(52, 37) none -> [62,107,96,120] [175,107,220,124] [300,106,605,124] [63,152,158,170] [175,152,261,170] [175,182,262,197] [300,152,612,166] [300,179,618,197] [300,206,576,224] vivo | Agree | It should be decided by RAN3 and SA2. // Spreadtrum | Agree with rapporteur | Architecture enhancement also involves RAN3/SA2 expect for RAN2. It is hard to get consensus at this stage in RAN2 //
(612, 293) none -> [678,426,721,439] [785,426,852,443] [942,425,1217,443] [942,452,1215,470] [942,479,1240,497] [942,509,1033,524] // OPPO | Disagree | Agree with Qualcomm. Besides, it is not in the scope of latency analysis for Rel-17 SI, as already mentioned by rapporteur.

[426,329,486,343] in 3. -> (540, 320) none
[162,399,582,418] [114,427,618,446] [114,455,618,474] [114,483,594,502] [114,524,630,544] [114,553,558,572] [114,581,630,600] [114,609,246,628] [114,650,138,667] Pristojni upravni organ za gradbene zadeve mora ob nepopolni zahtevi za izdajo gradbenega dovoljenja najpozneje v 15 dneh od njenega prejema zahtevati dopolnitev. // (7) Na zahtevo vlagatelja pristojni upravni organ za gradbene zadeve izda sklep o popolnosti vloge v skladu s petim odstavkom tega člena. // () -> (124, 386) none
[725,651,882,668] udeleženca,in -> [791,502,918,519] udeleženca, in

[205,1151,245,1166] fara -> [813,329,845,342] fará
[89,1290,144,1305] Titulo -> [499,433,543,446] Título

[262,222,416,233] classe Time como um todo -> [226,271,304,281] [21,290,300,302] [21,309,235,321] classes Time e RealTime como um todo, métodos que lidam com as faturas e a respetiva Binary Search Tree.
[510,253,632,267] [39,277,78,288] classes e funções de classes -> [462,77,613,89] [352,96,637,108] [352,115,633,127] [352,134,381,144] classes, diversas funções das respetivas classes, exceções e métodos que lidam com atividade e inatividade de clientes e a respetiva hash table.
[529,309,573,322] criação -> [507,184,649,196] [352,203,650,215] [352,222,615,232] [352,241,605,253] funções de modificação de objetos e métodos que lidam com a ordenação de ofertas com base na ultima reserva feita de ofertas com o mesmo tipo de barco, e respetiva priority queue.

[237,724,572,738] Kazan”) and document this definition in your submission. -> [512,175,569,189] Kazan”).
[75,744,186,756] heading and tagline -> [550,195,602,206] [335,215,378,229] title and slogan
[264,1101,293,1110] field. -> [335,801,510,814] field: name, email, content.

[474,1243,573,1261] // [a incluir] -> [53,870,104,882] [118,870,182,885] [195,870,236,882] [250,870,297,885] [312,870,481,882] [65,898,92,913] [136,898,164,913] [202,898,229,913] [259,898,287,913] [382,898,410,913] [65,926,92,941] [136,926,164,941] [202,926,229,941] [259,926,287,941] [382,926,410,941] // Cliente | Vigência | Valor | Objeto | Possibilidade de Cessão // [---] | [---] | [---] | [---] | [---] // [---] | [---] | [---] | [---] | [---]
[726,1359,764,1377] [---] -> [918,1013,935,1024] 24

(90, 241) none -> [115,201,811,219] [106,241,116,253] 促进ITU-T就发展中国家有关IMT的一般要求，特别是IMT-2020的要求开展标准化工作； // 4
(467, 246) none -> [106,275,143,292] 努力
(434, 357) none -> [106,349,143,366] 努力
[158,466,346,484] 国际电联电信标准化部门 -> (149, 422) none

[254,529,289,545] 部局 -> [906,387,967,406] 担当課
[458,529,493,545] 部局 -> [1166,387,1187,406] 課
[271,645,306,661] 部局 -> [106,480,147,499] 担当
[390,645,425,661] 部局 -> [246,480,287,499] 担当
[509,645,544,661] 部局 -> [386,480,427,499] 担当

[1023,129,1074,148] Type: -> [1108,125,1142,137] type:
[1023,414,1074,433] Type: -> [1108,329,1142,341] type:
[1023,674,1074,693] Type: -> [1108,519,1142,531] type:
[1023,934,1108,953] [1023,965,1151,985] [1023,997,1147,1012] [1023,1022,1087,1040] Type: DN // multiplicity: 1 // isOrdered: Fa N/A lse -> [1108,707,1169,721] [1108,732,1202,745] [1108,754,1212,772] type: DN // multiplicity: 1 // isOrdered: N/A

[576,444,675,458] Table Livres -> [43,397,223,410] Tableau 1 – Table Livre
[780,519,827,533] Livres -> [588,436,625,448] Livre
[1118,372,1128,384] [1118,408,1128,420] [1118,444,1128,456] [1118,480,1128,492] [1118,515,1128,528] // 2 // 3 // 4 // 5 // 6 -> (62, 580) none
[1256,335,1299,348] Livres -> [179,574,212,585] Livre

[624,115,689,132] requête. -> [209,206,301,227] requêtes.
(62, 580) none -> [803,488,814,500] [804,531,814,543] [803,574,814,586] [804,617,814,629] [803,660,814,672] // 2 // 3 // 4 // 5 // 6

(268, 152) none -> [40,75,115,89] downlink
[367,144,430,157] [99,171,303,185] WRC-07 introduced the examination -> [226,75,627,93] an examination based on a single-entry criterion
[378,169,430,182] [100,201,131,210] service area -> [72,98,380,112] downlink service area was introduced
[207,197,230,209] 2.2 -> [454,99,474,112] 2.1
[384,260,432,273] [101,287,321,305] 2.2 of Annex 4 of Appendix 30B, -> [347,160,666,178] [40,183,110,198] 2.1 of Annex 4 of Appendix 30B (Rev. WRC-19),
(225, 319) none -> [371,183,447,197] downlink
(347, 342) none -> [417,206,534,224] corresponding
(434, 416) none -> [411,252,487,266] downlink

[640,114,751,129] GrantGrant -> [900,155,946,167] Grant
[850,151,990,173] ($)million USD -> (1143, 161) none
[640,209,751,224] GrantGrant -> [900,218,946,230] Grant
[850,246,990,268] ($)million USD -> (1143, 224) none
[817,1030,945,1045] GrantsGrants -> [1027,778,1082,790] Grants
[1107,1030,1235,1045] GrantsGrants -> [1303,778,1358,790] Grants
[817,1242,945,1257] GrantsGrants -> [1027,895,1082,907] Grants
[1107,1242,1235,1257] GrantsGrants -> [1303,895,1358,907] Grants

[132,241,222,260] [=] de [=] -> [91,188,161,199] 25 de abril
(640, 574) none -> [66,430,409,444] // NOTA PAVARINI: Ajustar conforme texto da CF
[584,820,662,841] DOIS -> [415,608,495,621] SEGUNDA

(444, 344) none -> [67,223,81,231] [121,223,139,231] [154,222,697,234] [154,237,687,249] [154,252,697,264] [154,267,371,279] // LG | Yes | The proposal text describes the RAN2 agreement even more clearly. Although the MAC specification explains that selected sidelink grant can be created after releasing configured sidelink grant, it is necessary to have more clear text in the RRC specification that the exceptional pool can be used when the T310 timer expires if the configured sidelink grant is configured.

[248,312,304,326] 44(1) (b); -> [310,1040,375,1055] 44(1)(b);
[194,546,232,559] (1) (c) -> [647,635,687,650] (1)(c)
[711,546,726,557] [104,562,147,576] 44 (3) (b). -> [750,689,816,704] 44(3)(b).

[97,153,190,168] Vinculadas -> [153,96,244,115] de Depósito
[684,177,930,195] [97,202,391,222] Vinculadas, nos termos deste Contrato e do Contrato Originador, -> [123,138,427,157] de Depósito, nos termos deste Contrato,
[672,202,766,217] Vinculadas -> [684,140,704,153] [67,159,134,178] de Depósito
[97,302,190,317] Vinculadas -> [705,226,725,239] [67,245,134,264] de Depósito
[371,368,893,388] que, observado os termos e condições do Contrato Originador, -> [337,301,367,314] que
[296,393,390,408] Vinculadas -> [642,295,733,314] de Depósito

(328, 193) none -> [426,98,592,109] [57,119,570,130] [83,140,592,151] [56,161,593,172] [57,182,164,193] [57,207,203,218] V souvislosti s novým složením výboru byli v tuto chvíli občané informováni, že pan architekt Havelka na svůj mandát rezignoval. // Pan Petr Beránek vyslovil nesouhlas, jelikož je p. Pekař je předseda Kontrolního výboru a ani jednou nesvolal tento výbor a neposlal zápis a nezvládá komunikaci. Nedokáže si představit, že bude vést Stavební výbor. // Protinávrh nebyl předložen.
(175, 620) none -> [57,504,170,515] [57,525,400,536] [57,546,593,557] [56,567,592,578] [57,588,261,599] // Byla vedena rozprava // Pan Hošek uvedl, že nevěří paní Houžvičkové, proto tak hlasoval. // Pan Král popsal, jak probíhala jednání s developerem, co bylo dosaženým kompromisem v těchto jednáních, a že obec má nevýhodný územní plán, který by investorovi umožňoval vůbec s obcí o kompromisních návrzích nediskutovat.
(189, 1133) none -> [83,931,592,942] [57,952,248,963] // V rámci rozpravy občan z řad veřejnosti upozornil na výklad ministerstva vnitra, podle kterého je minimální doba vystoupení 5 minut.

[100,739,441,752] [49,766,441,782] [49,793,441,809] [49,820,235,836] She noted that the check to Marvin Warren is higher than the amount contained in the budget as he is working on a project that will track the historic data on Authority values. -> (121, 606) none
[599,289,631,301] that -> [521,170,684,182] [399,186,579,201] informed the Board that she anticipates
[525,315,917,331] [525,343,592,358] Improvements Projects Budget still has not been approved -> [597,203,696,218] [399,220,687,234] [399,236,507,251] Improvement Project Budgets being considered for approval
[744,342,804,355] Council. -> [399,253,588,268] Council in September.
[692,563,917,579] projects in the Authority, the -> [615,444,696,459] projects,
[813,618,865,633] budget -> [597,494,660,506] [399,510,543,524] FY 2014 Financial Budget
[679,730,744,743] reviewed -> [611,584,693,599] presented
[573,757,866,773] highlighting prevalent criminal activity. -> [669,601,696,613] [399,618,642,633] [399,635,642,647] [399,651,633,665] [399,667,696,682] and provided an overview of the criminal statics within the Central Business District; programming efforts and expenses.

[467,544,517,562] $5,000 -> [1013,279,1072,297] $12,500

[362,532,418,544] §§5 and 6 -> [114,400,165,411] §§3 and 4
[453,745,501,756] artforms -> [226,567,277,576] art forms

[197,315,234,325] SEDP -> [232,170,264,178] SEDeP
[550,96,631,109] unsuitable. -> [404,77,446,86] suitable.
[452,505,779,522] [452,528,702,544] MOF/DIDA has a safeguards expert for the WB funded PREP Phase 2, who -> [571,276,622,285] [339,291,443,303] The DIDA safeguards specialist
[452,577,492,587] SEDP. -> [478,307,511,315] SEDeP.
- - - - -
Exercise instructions.
Would you print exactly and only the lines of the material above that run from the line with "[367,144,430,157] [99,171,303,185] WRC-07" through the line with "[1107,1242,1235,1257] GrantsGrants ->", both included?

Answer for the task.
[367,144,430,157] [99,171,303,185] WRC-07 introduced the examination -> [226,75,627,93] an examination based on a single-entry criterion
[378,169,430,182] [100,201,131,210] service area -> [72,98,380,112] downlink service area was introduced
[207,197,230,209] 2.2 -> [454,99,474,112] 2.1
[384,260,432,273] [101,287,321,305] 2.2 of Annex 4 of Appendix 30B, -> [347,160,666,178] [40,183,110,198] 2.1 of Annex 4 of Appendix 30B (Rev. WRC-19),
(225, 319) none -> [371,183,447,197] downlink
(347, 342) none -> [417,206,534,224] corresponding
(434, 416) none -> [411,252,487,266] downlink

[640,114,751,129] GrantGrant -> [900,155,946,167] Grant
[850,151,990,173] ($)million USD -> (1143, 161) none
[640,209,751,224] GrantGrant -> [900,218,946,230] Grant
[850,246,990,268] ($)million USD -> (1143, 224) none
[817,1030,945,1045] GrantsGrants -> [1027,778,1082,790] Grants
[1107,1030,1235,1045] GrantsGrants -> [1303,778,1358,790] Grants
[817,1242,945,1257] GrantsGrants -> [1027,895,1082,907] Grants
[1107,1242,1235,1257] GrantsGrants -> [1303,895,1358,907] Grants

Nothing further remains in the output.